My experiences with Sword and Sorcery have been pretty dismal so far. But Jirel spends scant time among the affairs of the everyday medieval world. She escapes from her prison, and with the help of Father Gervase, she descends into the depths of the castle and through a hidden passageway that takes her into a hellish otherworld. Jirel encounters many terrors on her sojourn through this plane: stampedes of cursed blind horses, gibbering rat-like fiends, and a taunting mirror image of herself. Book is near fine, marred only by a bump at top of spine.
I don't care if Jirel paved the way for more female sci-fi and fantasy writers in the '50s and beyond: These stories are terrible. It has little of the ferocious physicality of the former or the humorousness of the latter.
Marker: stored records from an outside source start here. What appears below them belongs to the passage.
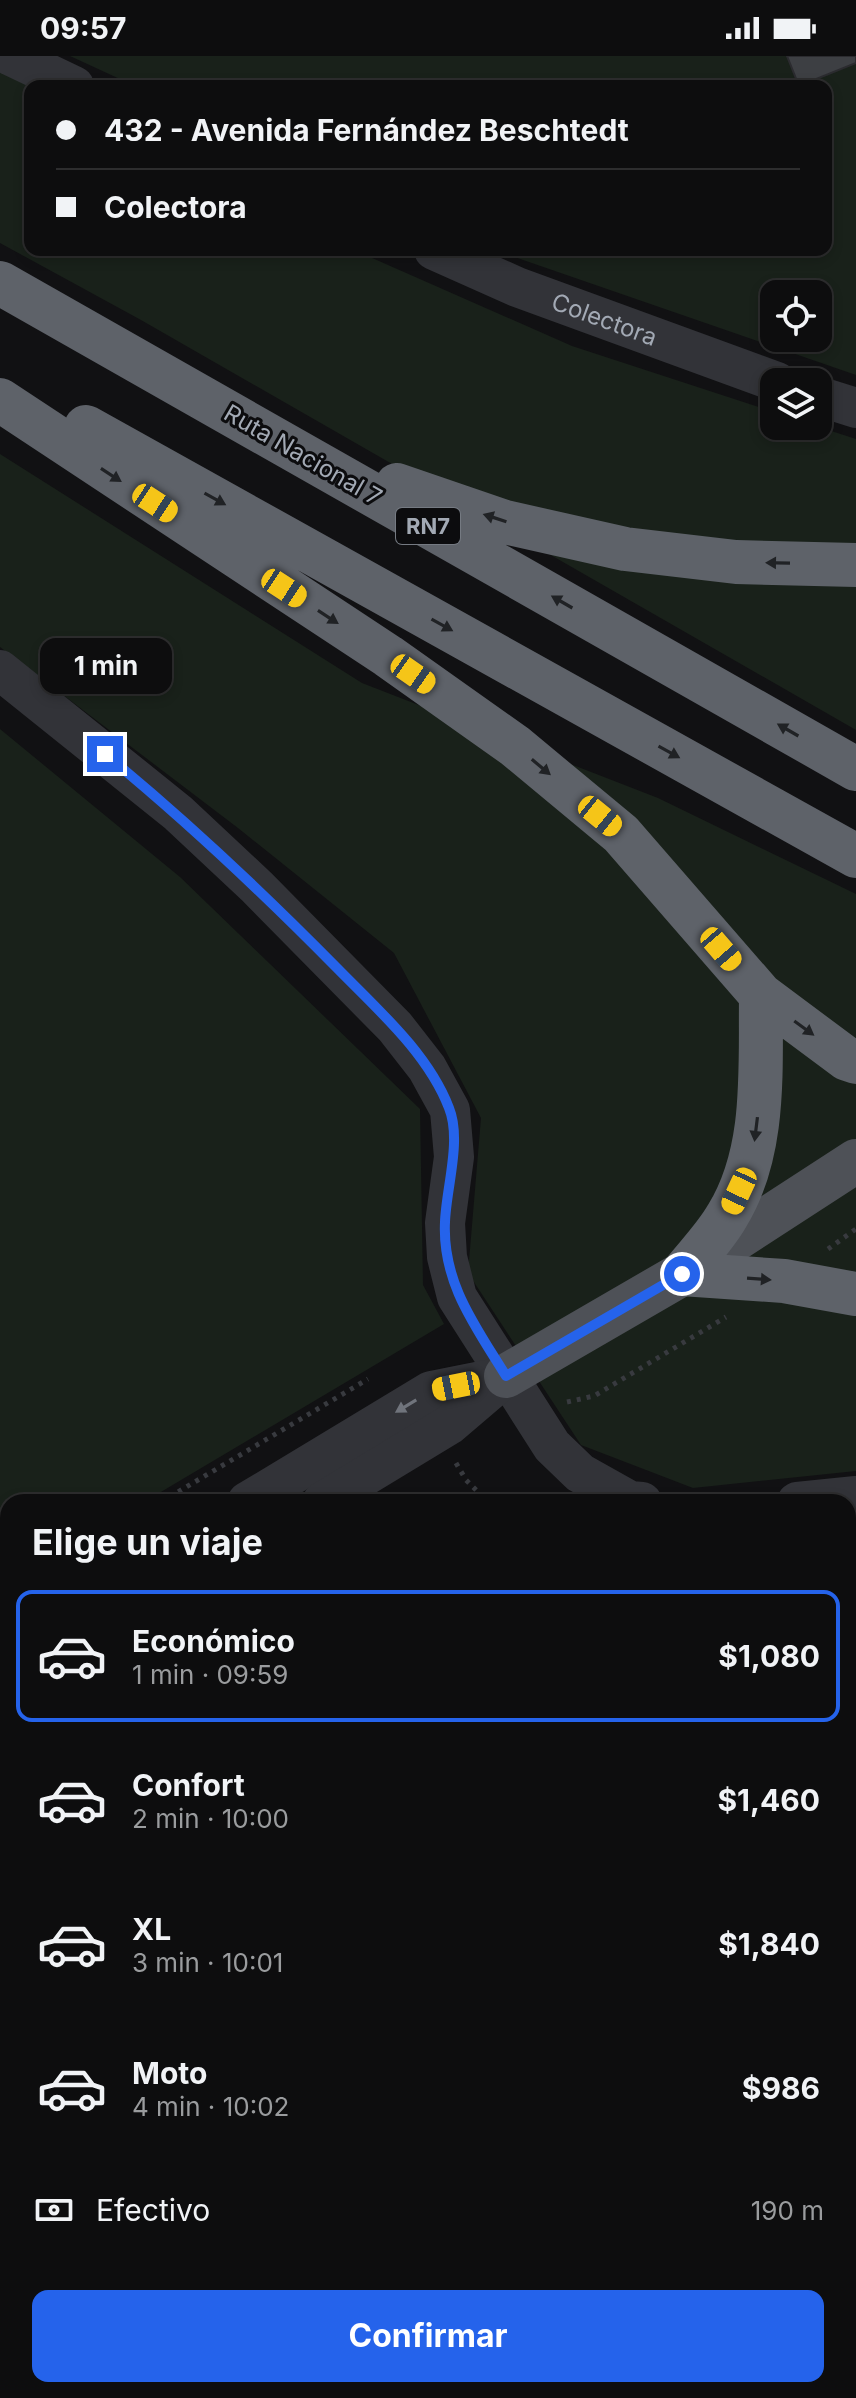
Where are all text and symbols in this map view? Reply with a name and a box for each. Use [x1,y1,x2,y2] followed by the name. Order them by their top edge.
[40,10,126,46] text: 09:57
[104,112,629,148] text: 432 - Avenida Fernández Beschtedt
[104,189,247,225] text: Colectora
[760,280,832,440] map controls
[760,280,832,352] button: locate
[548,286,661,351] street label: Colectora
[760,368,832,440] button: layers
[219,398,387,512] street label: Ruta Nacional 7
[100,467,122,481] one-way arrow
[128,480,182,526] car
[204,491,226,505] one-way arrow
[396,508,460,544] road number: RN7
[482,511,506,524] one-way arrow
[765,557,790,570] one-way arrow
[257,565,311,611] car
[551,595,573,609] one-way arrow
[318,610,339,625] one-way arrow
[431,618,453,632] one-way arrow
[39,638,171,694] callout: 1 min
[74,650,138,681] text: 1 min
[386,650,440,698] car
[777,723,799,737] one-way arrow
[87,736,123,772] route end
[658,745,680,759] one-way arrow
[531,758,551,775] one-way arrow
[574,792,626,840] car
[696,923,746,975] car
[794,1019,815,1035] one-way arrow
[749,1117,762,1142] one-way arrow
[718,1164,760,1218] car
[664,1256,700,1292] route start
[747,1273,772,1286] one-way arrow
[430,1370,482,1402] car
[395,1399,417,1413] one-way arrow
[32,1520,263,1564] text: Elige un viaje
[36,1620,108,1692] icon: car
[132,1623,295,1659] text: Económico
[718,1638,820,1674] text: $1,080
[132,1659,288,1690] text: 1 min · 09:59
[36,1764,108,1836] icon: car
[132,1767,245,1803] text: Confort
[717,1782,820,1818] text: $1,460
[132,1803,289,1834] text: 2 min · 10:00
[36,1908,108,1980] icon: car
[132,1911,171,1947] text: XL
[718,1926,820,1962] text: $1,840
[132,1947,283,1978] text: 3 min · 10:01
[36,2052,108,2124] icon: car
[132,2055,207,2091] text: Moto
[742,2070,820,2106] text: $986
[132,2091,289,2122] text: 4 min · 10:02
[32,2188,76,2232] icon: cash
[96,2192,210,2228] text: Efectivo
[751,2195,824,2226] text: 190 m
[32,2290,824,2382] button: Confirmar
Jarisme declares war on Jirel, promising her torment such that no human could tolerate; but Jirel uses memories of past romantic scars to combat the wizardries. I thought this was a nice alternative to always evading danger or using feminine wiles to get out of tight corners. And before Jirel is able to make her return to the land she knows, she comes to realize the secret motivations of the corpse-visaged witch, and ultimately discovers the exact nature of Pav himself. We are assured of Jirel's matchless military prowess, from strategic vision, to tactical implementation, to skill in hand to hand combat. He also ensures Jirel that Alaric will make her most welcome.
Jirel soon comes upon a tree blocking the path. By the way, this review originally appeared on the FanLit website at. In the execution, she relies heavily on the classic Weird Horror boilerplate language. None but you is fit to be my queen. The opening of the first story makes it quite clear that, for all Moore's representational goals, feminism meant something different when she was writing. One of the unwritten rules of early sword-and-sorcery is that the magic is always wielded by the villain and the warrior always defeats it, and this is indeed the pattern here.
To me, what is most interesting about these stories is that they were written by C. He is surrounded by a several girls and women, two boys and two great greyhounds. I thought that the dark majesty of this epic scene was extremely powerful, and decided to have it depicted as the album cover for Archaic Lore Enshrined. A copy that has been read, but remains in clean condition. Only as she nears them can she see they're dead, propped up on their own spears thrust through their throats or torsos or limbs. In the story, Jirel's men have been taken captive in battle by the lord of a rival nation — Guy of Garlot, and are being held for ransom. Jirel, the ruler of a fictional kingdom located somewhere in medieval France, is very much what you might expect from a female version of a pulp protagonist.